Pour autant, M. de Brabant souligne que «nous ne voyons qu’un retour progressif à la normalité dans le commerce de détail» en Chine.
À la mi-mars, de 85 à 95% de tous les formats de magasins étaient ouverts en Chine. Par contre, l’achalandage dans les centres commerciaux ne représentait que 30% de son niveau d’avant la pandémie.
Autre donnée pertinente : si 90% des magasins de vêtements sont ouverts dans le pays, leurs ventes (magasins, sites web, etc.) n’étaient encore qu’à 50% de leur potentiel d’avant la crise.
Les solutions numériques explosent
En fait, selon M. de Brabant, dans l’ensemble de l’économie chinoise, les détaillants qui restent «attractifs» sont les marques qui ont adopté des solutions numériques. «Les ventes numériques ont augmenté de manière significative dans toutes les catégories pendant la pandémie», écrit-il.
Ainsi, les entreprises qui ont lancé ou amélioré les nouveaux canaux d’interactions avec les consommateurs ont récolté le fruit de leurs efforts.
Par exemple, Nike, qui a augmenté ses ventes en ligne de 36%, a utilisé les services de blogueurs sur Taobao (un site d’achat en ligne, propriété d’Alibaba) pour relancer ses activités en Chine.
En fait, selon McKinsey, les détaillants ont tout intérêt à changer de paradigme: «Plutôt que de demander quels sont les avantages de leur présence digitale qu’on peut utiliser dans le réseau physique, les détaillants devraient se demander comment leur présence physique peut soutenir les ventes numériques.»
Mobiliser, ravir, surprendre
Selon M. de Brabant, une autre stratégie semble être efficace, soit la mise en oeuvre d’initiatives axées sur les consommateurs «qui engagent, ravissent, surprennent et montrent que l’on se soucie d’eux».

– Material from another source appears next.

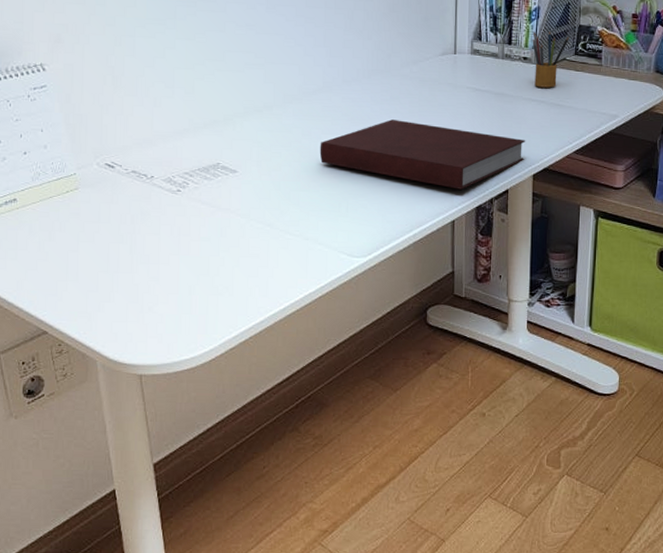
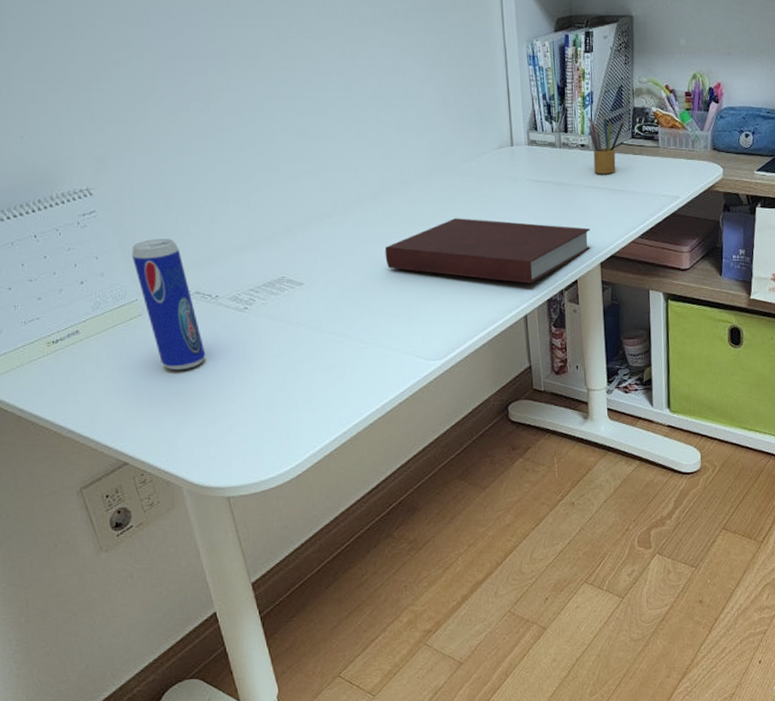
beverage can: none [76,117,135,246] -> present [132,239,206,371]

Le 8 mars, lors de la Journée internationale de la femme, des marques internationales comme L’Oréal, Shiseido et Lululemon, grâce à des initiatives axées sur le consommateur, ont vu leur chiffre d’affaires augmenter considérablement par rapport à 2019.

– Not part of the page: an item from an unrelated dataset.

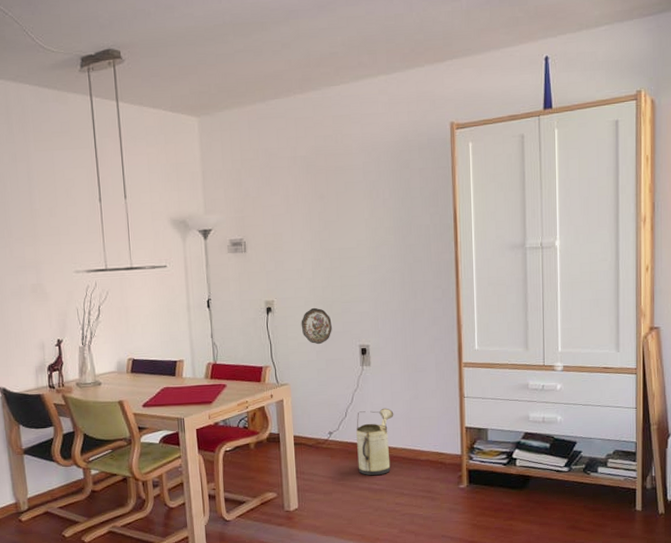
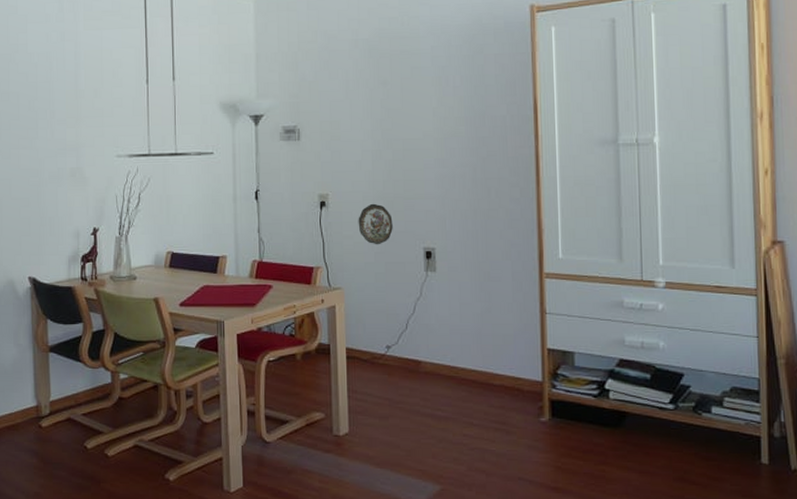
watering can: present [356,408,394,476] -> none [418,321,463,400]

«Une initiative intéressante a été celle de Chando, une marque de beauté chinoise locale», fait remarquer M. de Brabant.
Cette entreprise a lancé un court-métrage numérique sur la femme Mulan moderne (Mulan est une guerrière des légendes chinoises, dont Disney vient de lui consacrer un film) axé sur les héroïnes de la Covid 19, et ce, des professionnelles de la santé aux aides communautaires en passant par les policières et les bénévoles.
Selon le Jing Daily, une publication chinoise spécialisée dans l’industrie du luxe, ce court-métrage avait déjà récolté 7,4 millions de vues au 10 mars.
Les leçons de Starbucks en Chine
Comme la plupart des détaillants, Starbucks a pâti de la pandémie de la Covid-19 en janvier et février en Chine.
Au début d’avril, la société a annoncé qu’elle avait rouvert 95% de ses établissements dans le pays, et ce, avec des réductions heures et places limitées conformément aux réglementations locales.
Si les ventes baissent toujours, elles diminuent toutefois de moins en vite, note M. de Brabant.
«En février, les ventes des magasins comparables ont diminué de 78%, suivi d’une légère amélioration en mars avec une baisse des ventes de 64%. On note néanmoins que la dernière semaine de mars a vu les ventes baisser de seulement 42%, indiquant 7 semaines d’amélioration successive», précise-t-il.
Pour améliorer ses performances commerciales pendant la crise, Starbucks a mis les bouchées doubles sur les commandes mobiles en Chine.
Au cours de la dernière semaine de février, elles ont représenté environ 80% du mix des ventes, avec 30% de commandes en ligne et de livraisons à domicile, et 50% de commandes et paiements mobiles avec ramassage à la porte du magasin. Au cours de la dernière semaine de mars, avec le retour du trafic en magasin, les commandes mobiles représentaient toujours 27% du mix des ventes de Starbucks.
«Ces leçons en matière de sécurité et d’hygiène, de commerce numérique, et de nouvelles options de ramassage sont en train d’être mises en place dans leurs opérations nord-américaines», souligne M. de Brabant.